Illegal or suspicious fishing activity can be reported to the 24-hour Fishwatch number 1800 065 522. Callers can speak to a Fisheries Officer and may choose to remain anonymous.
"Alternatively, reports of illegal fishing activity can be made through the SA Recreational Fishing Guide app, available via www.pir.sa.gov.au/recfishingapp.
The Department of Primary Industries and Regions received 73 reports of offences via the Fishwatch hotline and the recreational fishing application between December 25, 2020 and January 3, 2021.
Three of the reported offences related to the Fleurieu Peninsula.
Size limit for the Goolwa cockle are minimum legal length: 3.5cm measured across the widest part of the shell. The season is closed from June 1 to October 31.

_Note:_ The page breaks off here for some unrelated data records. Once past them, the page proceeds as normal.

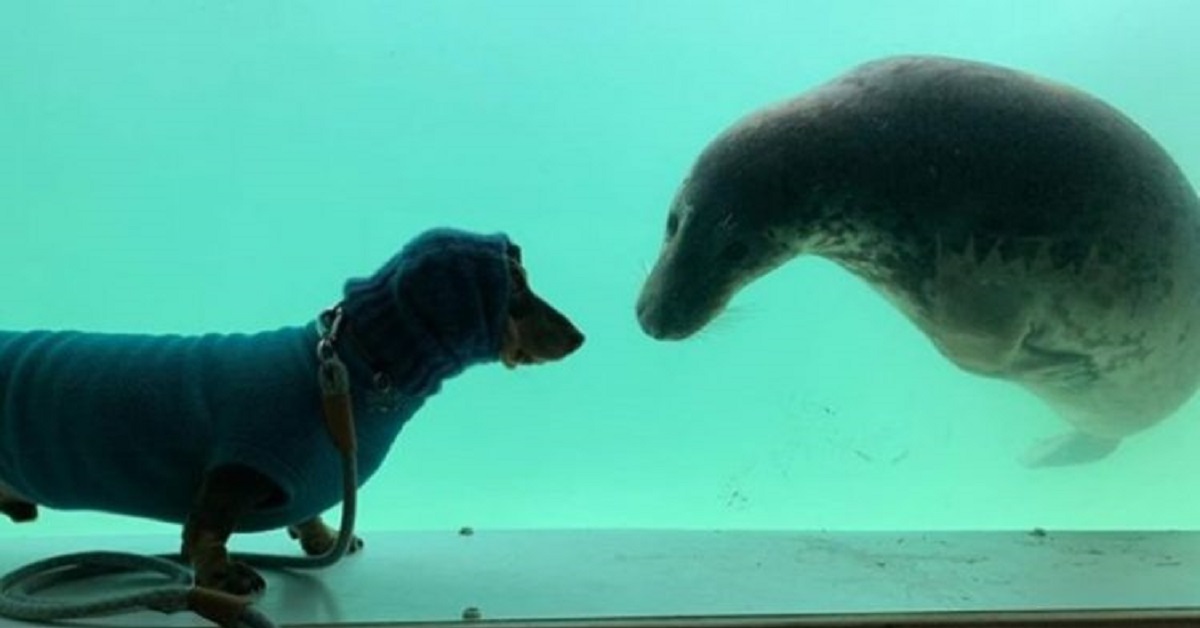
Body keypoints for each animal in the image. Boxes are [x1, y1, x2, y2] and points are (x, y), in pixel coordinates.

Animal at [0, 229, 583, 595]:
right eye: (517, 291)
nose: (581, 336)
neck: (349, 366)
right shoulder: (235, 470)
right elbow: (205, 529)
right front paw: (224, 576)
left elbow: (307, 515)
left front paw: (323, 538)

Southern Bluefin Tuna has no minimum legal length, but a personal daily bag limit of two and a daily boat limit when three or more people are fishing on board at six.
There is no minimum legal length for squid, but a personal daily bag limit of 15. The daily boat limit when three or more people are fishing on board is either 45 squid or a combined total of 45 squid and cuttlefish.
Crayfish minimum legal length in the northern zone is 10.5cm. It is measured along the middle and on the top of the carapace (the main body shell) from the front edge of the groove between the antennae (frontal tubercule) to the rear edge of the carapace (but not including any hairs attached to the carapace).
Personal daily bag limit is four crayfish per person, per day and a daily boat limit of four per day if taken by one person or eight per day if taken by more than one person. Both must be licensed
All crayfish taken by recreational fishers must have the middle tail fan clipped in half to a recognisable straight line before landing.
Females with external eggs are totally protected and must be returned to the water immediately and all crayfish pots must be registered.
"There is nothing more frustrating that someone else coming along and pulling your pots. I am delighted to know Fisheries police this issue," Mr Turner said.